The Tauber Institute for the Study of European Jewry

Canine Pioneer: The Extraordinary Life of Rudolphina Menzel

Editor: Susan Martha Kahn

An insightful look at the life and legacy of a pioneer cynologist between Europe and Israel

Rudolphina Menzel (1891–1973), was a Viennese-born, Jewish chemist whose pioneering research on canine psychology, development, and behavior fundamentally shaped the ways dogs came to be trained, cared for, and understood. Between the two world wars, Menzel was known throughout Europe as one of the foremost breeders and trainers of police dogs and served as a sought-after consultant at Kummersdorf, the German military dog training institute in Berlin. She was also a fervent Zionist who was responsible for inventing the canine infrastructure in what came to be the State of Israel and for training thousands of dogs to protect Jewish lives and property in pre-state Palestine. Teaching Jews to like dogs and training dogs to serve Jews became Menzel’s unique kind of Zionist mission. Detailed and insightful, Canine Pioneer brings to light an important piece of history.

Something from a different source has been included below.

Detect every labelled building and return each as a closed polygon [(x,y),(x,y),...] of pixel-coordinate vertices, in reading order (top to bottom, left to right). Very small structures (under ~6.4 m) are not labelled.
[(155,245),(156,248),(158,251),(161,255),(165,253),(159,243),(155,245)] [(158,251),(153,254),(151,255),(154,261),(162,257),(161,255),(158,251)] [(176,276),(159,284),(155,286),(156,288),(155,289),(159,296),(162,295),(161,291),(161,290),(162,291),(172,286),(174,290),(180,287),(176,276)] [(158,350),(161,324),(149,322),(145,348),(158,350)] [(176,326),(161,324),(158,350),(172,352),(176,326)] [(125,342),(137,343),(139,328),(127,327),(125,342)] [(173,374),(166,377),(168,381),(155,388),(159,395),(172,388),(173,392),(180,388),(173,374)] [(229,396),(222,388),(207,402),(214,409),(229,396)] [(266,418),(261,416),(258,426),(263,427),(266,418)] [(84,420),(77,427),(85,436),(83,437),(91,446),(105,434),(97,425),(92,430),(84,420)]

PURCHASE FROM Brandeis university PRESS

"This superb book explores, in fascinating detail, the remarkable story of Rudolphina Menzel. In engaging and accessible prose, Susan Kahn and her fellow contributors tease out the complexities and contradictions of Menzel and her remarkable accomplishments in the mid-twentieth-century world of dog breeding and training. Always alive to the context in which she lived and worked, this book expertly weaves together animal history and Jewish history to shine a light on an overlooked aspect of human-canine relations." — Chris Pearson, Department of History, University of Liverpool, author of Dogopolis: How Dogs and Humans Made Modern New York, London, and Paris

"This book gives a fine picture of the extraordinary career and personality of Rudolphina Menzel, an Austrian cynologist who emigrated to British Mandate Palestine in 1938, and emerged as a foremost world expert on canine psychology, development and training. Applying what she had learnt in Austria, she organized canine training for police and military uses in the newborn State of Israel, and eventually sired the development of a new breed, the indigenous Canaan dog. For decades her major theoretical and practical contributions to the field went unrecognized. This volume – beginning with Susan Kahn's well-rounded, introductory biography – goes a long way to correcting this oversight." — Benny Morris, Professor Emeritus, Department of Middle Eastern Studies, Ben Gurion University of the Negev

"... a deeply contextualized account of Menzel's life, from her childhood as a thoroughly assimilated Austrian Jew, through her awakening commitment to Zionism, her training and early career as a scientist, and her career as an eminent dog trainer and breeder both in Europe and in Israel. It is a fascinating story--unusual from the perspective of Menzel's expertise, although not from the perspective of her experience of the darkening political atmosphere of Austria and Germany and of the need to become a refugee." — Harriet Ritvo, Arthur J. Conner Emeritus Professor of History, MIT

"We have waited a long time for a heroine like Menzel. As thoughtful as she was daring, as courageous as she was kind. Driven by curiosity, Menzel straddled the different worlds of canines and humans at a time driven by violent division. Her biographer Kahn has done a masterful job providing us with a fascinating image of an important historical figure whose message resonates especially today - sometimes the characteristics that make us different are less important than the experiences we share." — Brian Hare and Vanessa Woods, authors of The Genius of Dogs: How Dogs Are Smarter Than You Think

"Rudolphina Menzel devoted much of her life to help our four-legged companions find their place in modern society. Her pioneering effort bears fruit in the present day to improve human-dog partnership." — Ádám Miklósi, Eötvös Loránd University, author of Dog Behaviour, Evolution, and Cognition

About the Editor

Susan Martha Kahn is the associate director at the Julis-Rabinowitz Program on Jewish and Israeli Law at Harvard Law School. She has published in science studies, animal studies, and Jewish studies, and her book Reproducing Jews: A Cultural Account of Assisted Conception in Israel won a National Jewish Book Award, as well as the Eileen Basker Prize for Outstanding Research in Gender and Health from the American Anthropological Association.